> [Data in this exercise]:
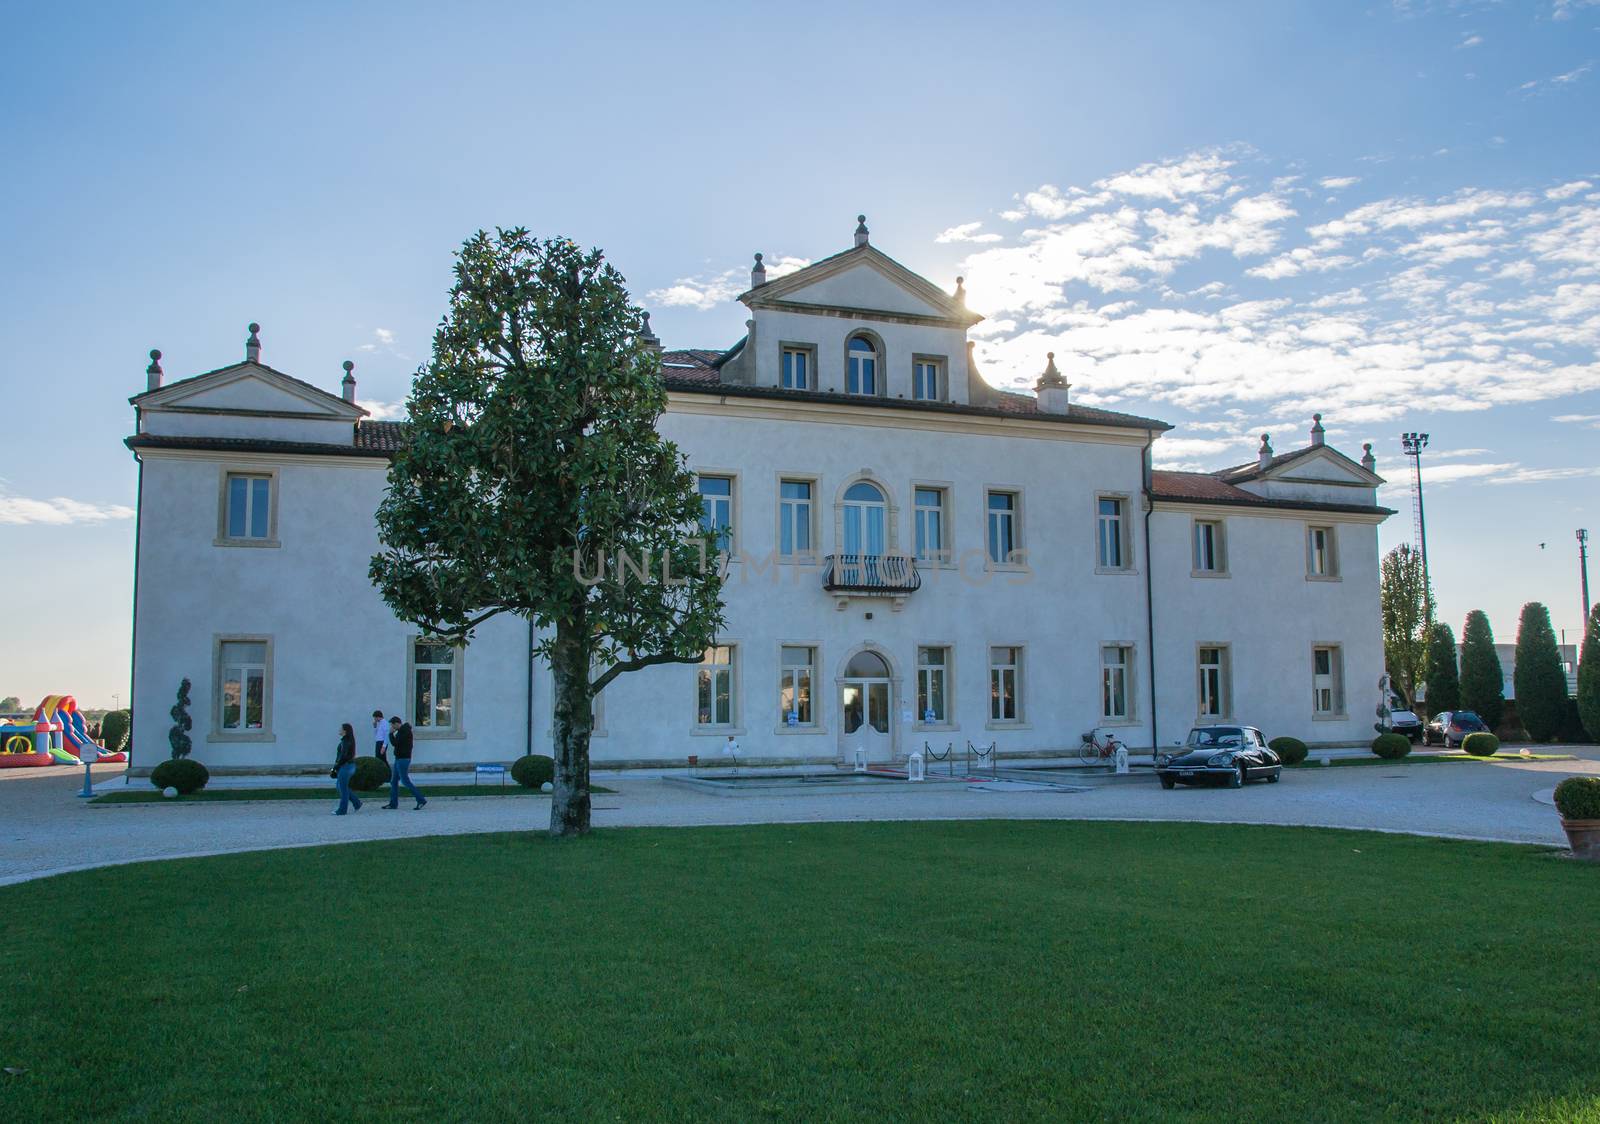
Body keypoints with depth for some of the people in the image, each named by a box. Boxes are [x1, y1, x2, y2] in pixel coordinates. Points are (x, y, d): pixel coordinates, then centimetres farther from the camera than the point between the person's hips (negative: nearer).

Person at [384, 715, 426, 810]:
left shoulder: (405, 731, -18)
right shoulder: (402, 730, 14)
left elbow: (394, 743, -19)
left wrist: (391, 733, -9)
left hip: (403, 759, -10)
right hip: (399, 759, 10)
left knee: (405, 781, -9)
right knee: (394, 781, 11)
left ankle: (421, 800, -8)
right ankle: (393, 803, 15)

> [Task directions]: Quote every line of the records above word for word, leaving out the pictures.

> [Answer space]:
Body keypoints with depth for some of the people in the image, each named by a box. Boxes are [x1, y1, x2, y2] in pixel coordinates. Points are (x, y, d): pixel coordinates, then centimetres farther from the camera than the point between the person's hips (negative: nearer).

Person at [384, 715, 426, 810]:
left shoulder: (405, 731, -18)
right shoulder: (402, 730, 14)
left elbow: (394, 743, -19)
left wrist: (391, 733, -9)
left hip: (403, 759, -10)
right hip: (399, 759, 10)
left knee: (405, 781, -9)
right knee: (394, 781, 11)
left ankle: (421, 800, -8)
right ankle: (393, 803, 15)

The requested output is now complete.